Чагдар молча сжал руку Очира, почувствовал в ответ слабое пожатие.
– Хорошо, что живой… – заплетающимся языком проговорил Очир.
Хорошо, что судьба так распорядилась, подумал Чагдар. И живой, и не предатель. Никуда он теперь не убежит, не опозорит фамилию.
– Ну что, поднимаем, понесли! – скомандовал Майоров и взялся за нижний край плащ-палатки. Чагдар аккуратно – за верхний. Погрузили.
С лязгом закрыли задний борт, перетруженный мотор затарахтел, грузовик рванул прочь в южном, единственно свободном от противника направлении. За ним двинулся второй. Белой дороги, мысленно пожелал брату Чагдар. Белой… Дорога будет пыльная, ухабистая, забитая отступающими войсками, беженцами, скотом. Да ничего, лишь бы не бомбили. Чагдар засунул руку в карман, погладил амулет. Лишь бы не бомбили.
Пиу-пиу – раздались торжествующие аккорды «сталинского органа», как фашисты называли ракетную установку. И это были самые желанные в тот момент звуки. «Катюша» – единственно достойный ответ массированному натиску противника, ракеты при взрыве поджигали все вокруг на сотни метров.
В нос ударил запах печеного хлеба. Это горели пшеничные поля. Поля было жалко. Столько труда погибало, столько еды! Жаль было и зернохранилищ, которые подожгли при отступлении на правом берегу. Бабы рыдали в голос, глядя на пожарище – сколько горбатились, «лучче бы пашеничку по людям роздали».

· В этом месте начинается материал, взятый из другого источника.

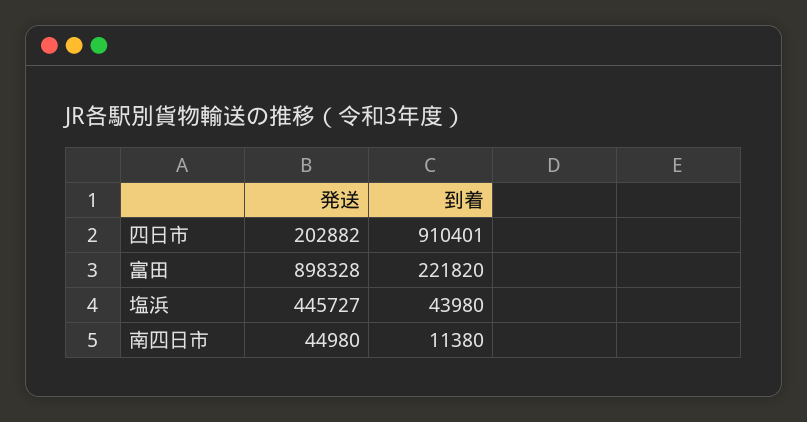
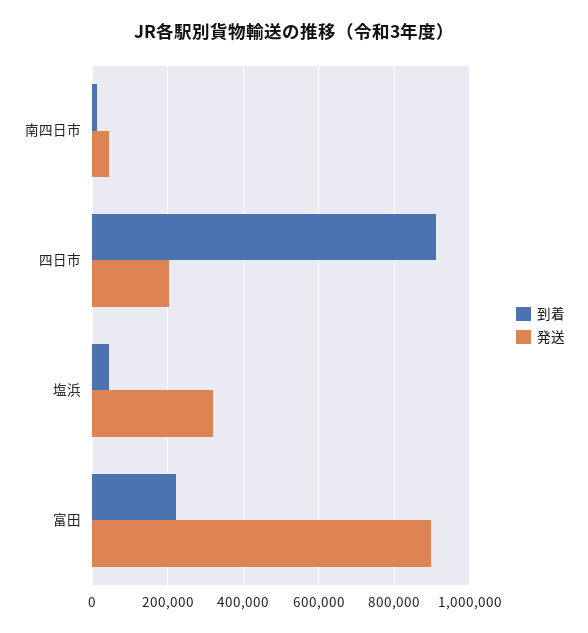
発送, 塩浜: 445727 -> 320000

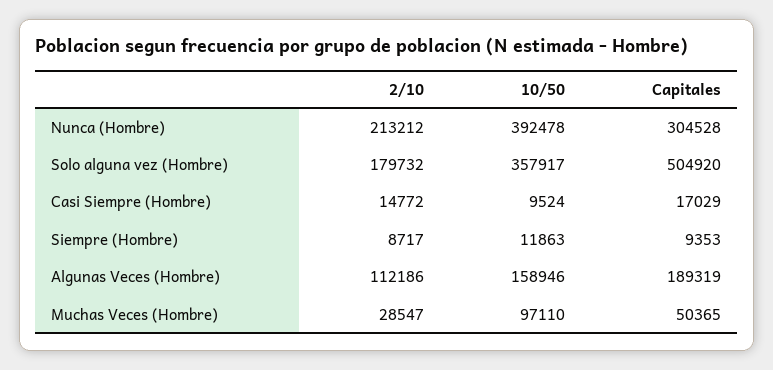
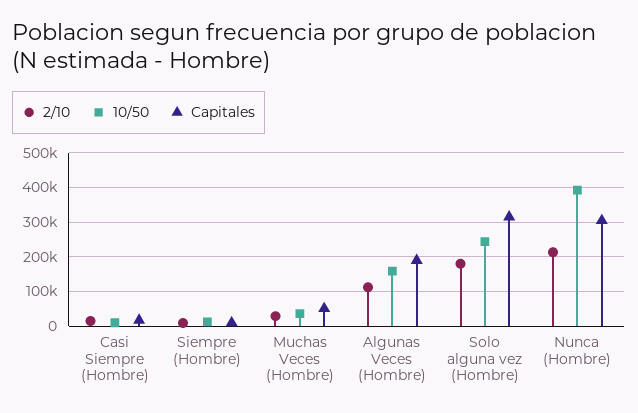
10/50, Solo alguna vez (Hombre): 357917 -> 240000
Capitales, Solo alguna vez (Hombre): 504920 -> 320000
10/50, Muchas Veces (Hombre): 97110 -> 40000

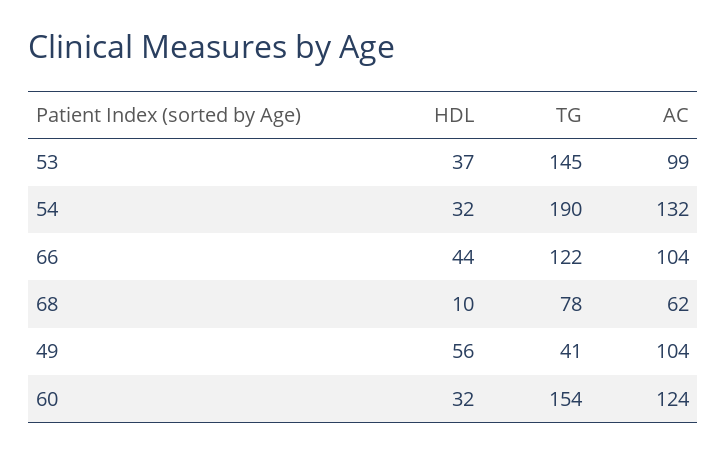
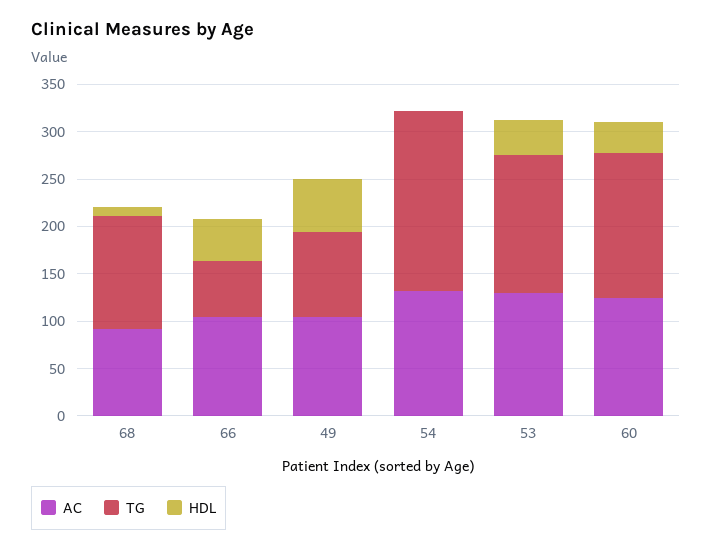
AC, 53: 99 -> 130
HDL, 54: 32 -> 0
TG, 66: 122 -> 60
TG, 68: 78 -> 120
AC, 68: 62 -> 90
TG, 49: 41 -> 90

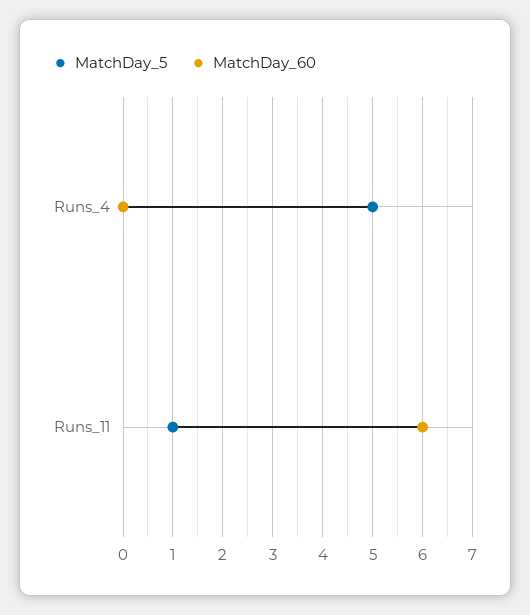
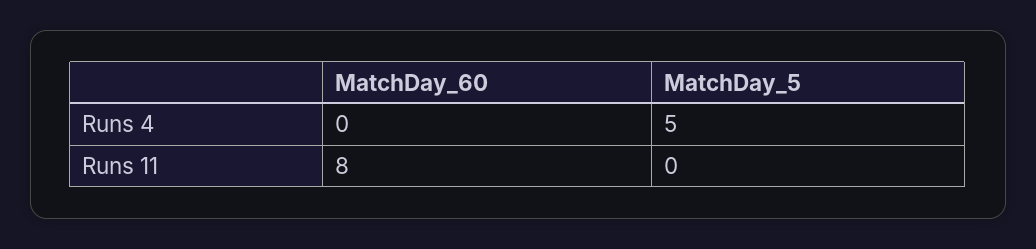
MatchDay_5, Runs_11: 1 -> 0
MatchDay_60, Runs_11: 6 -> 8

С черным, как его бурка, лицом, подъехал к штабу Раабь. Пахло от него паленой шерстью. Живой!
– Товарищ военком, атака противника со стороны Калинина захлебнулась. У нас из восьми минометов остался один. Пушка тоже одна. Четыре бойца.
– Грузите срочно штаб! – распорядился Заярный. – Сейчас осмотрюсь с колокольни.